Once a new hotel signs up as an Oyo franchisee, a construction crew renovates it within 14 days using Oyo’s designs. Only then is Oyo’s distinctive red-and-white logo put up outside the hotel. Oyo claims to increase average occupancy from 25 percent to 65 percent within three months. With the rapid growth of Oyo, some hotel owners across India have been boycotting the company, alleging breaches in contract and price gouging. “We can’t afford to do business with Oyo,” says Gurbaxish Singh Kohli, vice president of the Federation of Hotel and Restaurant Associations of India, a trade group. It charged in a letter to Oyo in December that 40 percent of the rooms on Oyo’s network, some in residential buildings, were operating without proper licences.

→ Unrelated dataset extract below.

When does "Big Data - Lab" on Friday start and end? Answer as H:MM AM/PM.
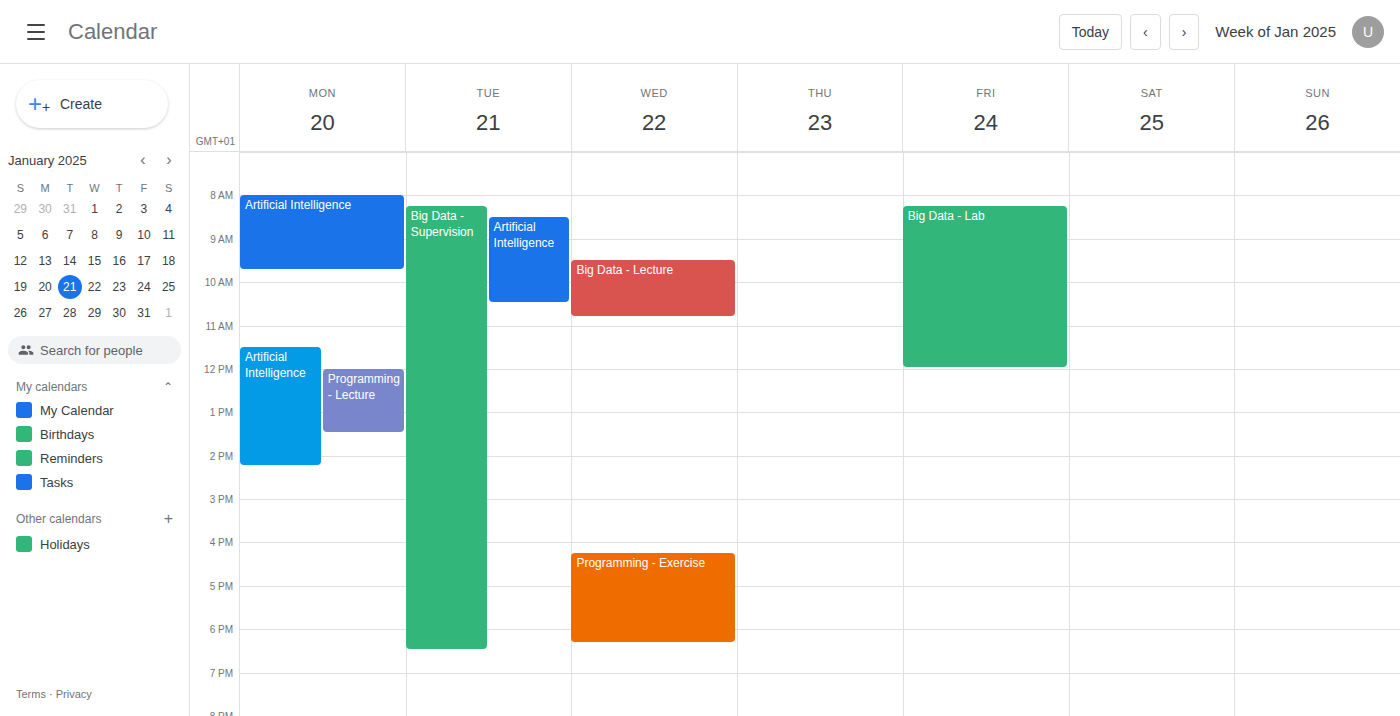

Agarwal rejects the charge. “We are 100 percent compliant,” he says. “These are vested interests who have come up with unsubstantiated claims.” Oyo also has to contend with intensifying competition around the region from no-frills startups such as Home Inn, Han Ting Express and 7Days Inn in China; Fab Hotels and Treebo Hotels in India; RedDoorz and Zen Rooms in Indonesia and Go Hotels in Philippines.

“Oyo is underestimating the complexity in Southeast Asia because these are large complicated markets,” says Amit Saberwal, founder of four-year-old RedDoorz, which operates in Indonesia, Philippines, Vietnam and Singapore. “Oyo’s testosterone-driven, high-decibel approach will not work here. It has to fight the battle on the ground, city by city. These markets cannot be built sitting in a boardroom.”

Oyo, however, is led from the front by its globetrotting CEO Agarwal, who travels to five to 20 cities a month, staying in Oyo hotels along the way. He remains connected with property owners through hundreds of WhatsApp groups. His focus is clearly on carving a niche in what he estimates as a $1.2 trillion global hospitality market. “We want to become the most-loved hotel chain in the world,” he says.